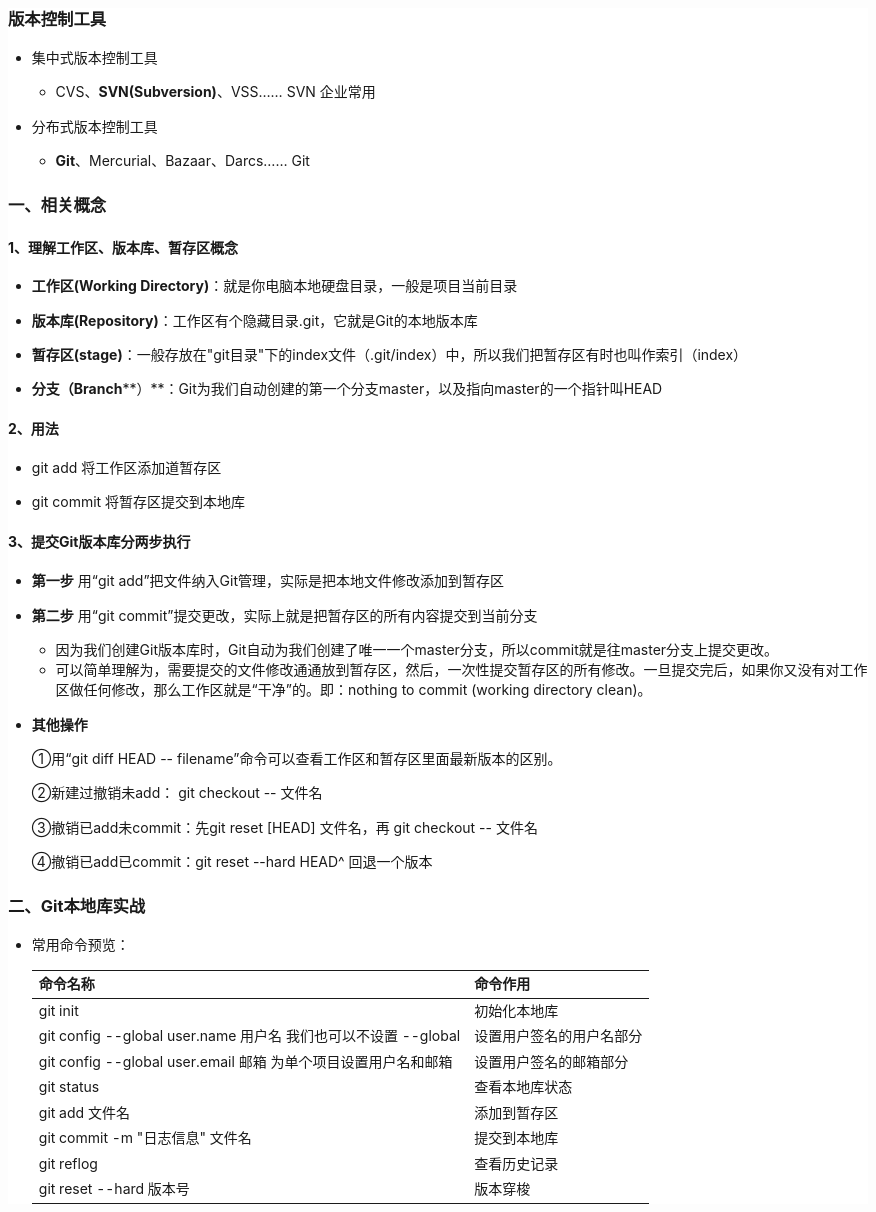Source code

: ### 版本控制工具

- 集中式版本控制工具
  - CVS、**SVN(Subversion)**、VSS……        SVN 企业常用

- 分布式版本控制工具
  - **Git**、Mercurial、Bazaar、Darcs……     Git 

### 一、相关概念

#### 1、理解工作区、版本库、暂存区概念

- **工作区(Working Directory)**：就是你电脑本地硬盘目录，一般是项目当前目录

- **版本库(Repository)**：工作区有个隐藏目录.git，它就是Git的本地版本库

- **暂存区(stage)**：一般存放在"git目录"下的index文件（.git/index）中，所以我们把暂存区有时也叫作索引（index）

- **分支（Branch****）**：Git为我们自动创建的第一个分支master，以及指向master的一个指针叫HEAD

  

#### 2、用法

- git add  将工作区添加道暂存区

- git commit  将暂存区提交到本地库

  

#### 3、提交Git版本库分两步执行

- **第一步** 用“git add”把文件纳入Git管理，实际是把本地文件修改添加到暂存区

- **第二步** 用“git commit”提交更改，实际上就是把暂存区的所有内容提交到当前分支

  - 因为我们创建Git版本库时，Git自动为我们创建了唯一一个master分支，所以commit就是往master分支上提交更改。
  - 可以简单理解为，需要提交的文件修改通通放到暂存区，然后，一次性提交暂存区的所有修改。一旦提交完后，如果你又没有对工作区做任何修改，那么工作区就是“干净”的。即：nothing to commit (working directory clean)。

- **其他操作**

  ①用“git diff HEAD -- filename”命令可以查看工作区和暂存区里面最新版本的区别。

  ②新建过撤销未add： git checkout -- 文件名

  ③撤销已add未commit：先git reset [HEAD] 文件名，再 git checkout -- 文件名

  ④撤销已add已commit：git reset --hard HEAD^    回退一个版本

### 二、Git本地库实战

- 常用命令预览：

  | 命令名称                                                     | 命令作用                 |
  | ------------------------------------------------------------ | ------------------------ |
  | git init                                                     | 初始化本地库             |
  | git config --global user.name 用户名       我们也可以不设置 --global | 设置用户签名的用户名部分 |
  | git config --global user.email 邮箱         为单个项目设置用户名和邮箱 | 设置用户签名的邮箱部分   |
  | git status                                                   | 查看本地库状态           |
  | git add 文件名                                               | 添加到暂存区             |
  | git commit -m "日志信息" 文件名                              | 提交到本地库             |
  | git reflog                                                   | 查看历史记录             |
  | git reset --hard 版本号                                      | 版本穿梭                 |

==

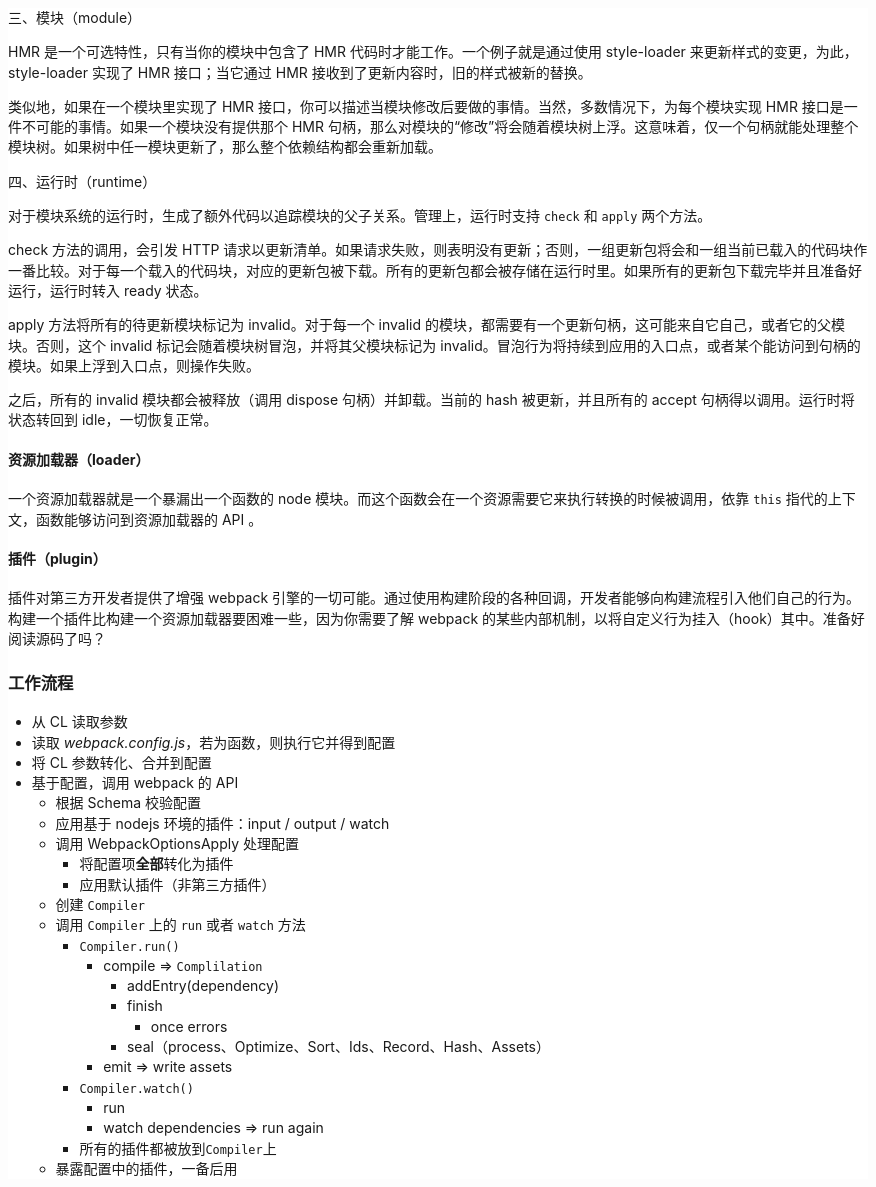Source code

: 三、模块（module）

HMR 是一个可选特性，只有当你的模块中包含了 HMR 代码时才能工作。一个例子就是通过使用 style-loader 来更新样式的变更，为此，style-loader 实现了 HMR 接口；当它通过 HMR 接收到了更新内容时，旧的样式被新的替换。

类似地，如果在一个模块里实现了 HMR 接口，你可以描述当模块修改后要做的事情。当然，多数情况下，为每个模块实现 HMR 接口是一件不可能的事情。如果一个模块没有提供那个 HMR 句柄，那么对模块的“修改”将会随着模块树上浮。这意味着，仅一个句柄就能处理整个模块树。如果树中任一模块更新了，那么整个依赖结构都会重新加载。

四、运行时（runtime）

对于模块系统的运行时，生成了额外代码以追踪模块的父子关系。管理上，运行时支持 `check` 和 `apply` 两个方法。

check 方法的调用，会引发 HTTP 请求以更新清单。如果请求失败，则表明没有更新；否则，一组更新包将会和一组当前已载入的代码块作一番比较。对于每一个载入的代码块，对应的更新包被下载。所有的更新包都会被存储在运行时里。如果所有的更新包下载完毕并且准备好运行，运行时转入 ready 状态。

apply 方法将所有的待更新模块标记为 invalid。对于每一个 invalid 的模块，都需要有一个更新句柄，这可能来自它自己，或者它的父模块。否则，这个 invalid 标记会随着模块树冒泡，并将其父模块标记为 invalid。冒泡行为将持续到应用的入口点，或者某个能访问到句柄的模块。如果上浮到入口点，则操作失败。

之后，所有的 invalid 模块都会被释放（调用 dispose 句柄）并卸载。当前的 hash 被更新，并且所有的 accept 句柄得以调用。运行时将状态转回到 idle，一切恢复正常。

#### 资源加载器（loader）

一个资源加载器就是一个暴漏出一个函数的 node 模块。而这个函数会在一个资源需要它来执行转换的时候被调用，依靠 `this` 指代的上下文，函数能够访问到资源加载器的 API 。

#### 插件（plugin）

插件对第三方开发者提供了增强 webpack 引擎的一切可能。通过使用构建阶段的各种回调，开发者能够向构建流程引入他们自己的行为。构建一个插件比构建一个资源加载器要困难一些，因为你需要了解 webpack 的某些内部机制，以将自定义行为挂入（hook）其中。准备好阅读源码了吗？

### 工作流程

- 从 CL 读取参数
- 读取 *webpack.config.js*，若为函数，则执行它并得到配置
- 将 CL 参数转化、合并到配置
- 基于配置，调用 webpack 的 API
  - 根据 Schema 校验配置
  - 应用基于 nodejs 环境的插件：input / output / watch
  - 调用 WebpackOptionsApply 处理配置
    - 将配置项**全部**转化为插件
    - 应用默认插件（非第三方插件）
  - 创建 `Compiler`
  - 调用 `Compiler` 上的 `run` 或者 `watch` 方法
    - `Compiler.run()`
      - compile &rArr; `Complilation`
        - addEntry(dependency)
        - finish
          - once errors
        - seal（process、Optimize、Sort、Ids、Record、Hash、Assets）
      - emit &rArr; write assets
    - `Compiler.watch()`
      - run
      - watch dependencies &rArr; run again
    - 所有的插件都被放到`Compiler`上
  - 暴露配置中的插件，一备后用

==

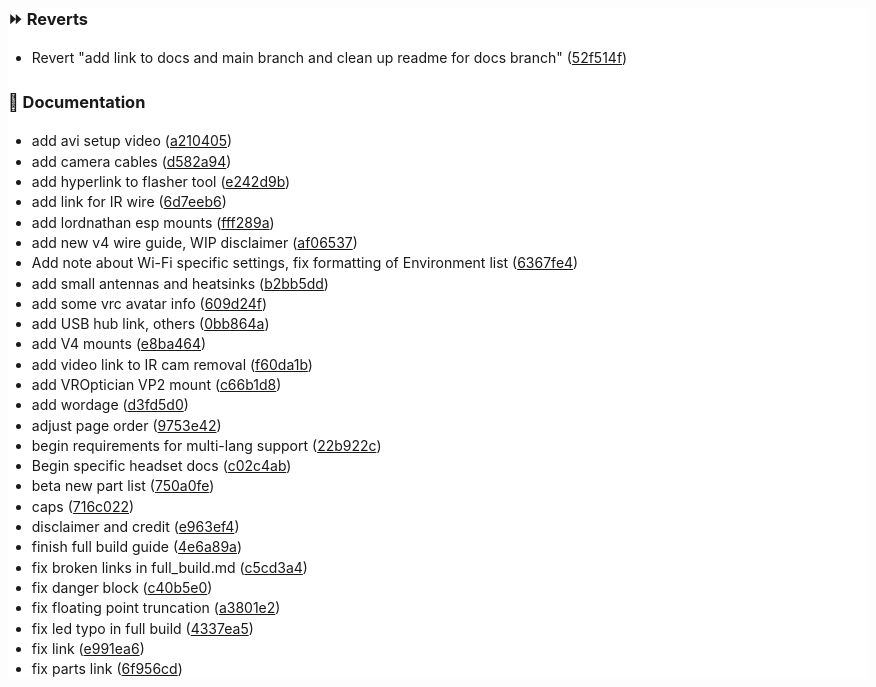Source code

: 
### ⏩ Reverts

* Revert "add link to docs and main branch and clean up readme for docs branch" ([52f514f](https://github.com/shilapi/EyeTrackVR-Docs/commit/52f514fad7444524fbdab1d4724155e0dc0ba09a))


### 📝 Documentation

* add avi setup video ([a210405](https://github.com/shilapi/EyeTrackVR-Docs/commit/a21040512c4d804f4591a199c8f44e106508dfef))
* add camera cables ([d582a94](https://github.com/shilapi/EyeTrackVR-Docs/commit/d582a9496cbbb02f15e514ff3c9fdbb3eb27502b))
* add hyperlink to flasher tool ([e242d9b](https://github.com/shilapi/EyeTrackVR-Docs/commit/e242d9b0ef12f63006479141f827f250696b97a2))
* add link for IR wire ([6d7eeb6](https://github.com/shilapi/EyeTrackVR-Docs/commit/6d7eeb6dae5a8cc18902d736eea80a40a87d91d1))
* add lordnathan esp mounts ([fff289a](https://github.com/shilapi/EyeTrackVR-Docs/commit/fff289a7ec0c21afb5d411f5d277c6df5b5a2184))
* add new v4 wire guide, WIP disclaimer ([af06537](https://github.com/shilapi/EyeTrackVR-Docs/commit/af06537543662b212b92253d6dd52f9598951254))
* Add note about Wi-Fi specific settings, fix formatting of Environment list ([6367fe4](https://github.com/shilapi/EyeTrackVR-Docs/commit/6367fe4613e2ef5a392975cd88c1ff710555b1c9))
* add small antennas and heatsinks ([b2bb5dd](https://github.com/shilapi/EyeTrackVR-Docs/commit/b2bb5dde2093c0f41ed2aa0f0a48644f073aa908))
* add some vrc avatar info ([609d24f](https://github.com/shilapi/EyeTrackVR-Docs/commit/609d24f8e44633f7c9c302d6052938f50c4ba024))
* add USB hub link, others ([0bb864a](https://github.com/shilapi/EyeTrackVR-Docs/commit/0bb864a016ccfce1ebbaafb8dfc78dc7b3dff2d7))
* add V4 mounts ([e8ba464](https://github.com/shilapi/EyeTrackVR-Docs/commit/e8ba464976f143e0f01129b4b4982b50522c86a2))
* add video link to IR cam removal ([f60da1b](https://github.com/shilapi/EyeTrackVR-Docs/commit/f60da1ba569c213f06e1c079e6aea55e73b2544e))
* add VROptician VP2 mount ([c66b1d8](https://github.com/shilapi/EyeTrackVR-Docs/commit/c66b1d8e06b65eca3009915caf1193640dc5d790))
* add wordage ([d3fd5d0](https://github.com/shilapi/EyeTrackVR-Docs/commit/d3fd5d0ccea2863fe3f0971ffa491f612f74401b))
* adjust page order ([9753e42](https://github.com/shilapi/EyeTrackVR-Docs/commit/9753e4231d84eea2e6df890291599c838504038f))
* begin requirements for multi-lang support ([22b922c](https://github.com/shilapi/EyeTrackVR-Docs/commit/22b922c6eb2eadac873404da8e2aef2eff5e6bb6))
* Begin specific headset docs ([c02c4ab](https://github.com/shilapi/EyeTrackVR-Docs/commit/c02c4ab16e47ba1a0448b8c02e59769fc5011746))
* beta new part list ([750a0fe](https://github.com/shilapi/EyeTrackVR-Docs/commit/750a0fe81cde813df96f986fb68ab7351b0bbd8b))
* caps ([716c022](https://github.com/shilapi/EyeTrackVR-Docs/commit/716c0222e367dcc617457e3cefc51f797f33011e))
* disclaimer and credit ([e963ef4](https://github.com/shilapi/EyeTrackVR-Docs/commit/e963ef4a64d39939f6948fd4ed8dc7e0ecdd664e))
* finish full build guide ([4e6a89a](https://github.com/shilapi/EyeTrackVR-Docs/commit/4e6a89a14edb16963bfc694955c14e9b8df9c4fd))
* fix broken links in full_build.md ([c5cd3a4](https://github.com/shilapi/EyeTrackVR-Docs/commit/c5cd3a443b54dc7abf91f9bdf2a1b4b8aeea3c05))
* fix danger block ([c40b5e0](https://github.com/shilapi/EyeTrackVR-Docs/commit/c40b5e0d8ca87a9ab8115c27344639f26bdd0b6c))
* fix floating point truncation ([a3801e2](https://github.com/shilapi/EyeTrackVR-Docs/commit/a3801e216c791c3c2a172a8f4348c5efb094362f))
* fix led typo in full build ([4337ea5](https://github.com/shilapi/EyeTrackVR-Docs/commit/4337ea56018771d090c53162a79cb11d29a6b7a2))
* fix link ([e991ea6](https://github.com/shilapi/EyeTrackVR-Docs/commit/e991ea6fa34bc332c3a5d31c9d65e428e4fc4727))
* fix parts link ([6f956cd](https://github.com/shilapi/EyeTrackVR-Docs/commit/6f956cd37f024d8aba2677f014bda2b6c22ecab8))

- Description of the task -
Using the entries above, work out how many lines contain the string "checkout". Respond with that number alone.

- Output of the exercise -
2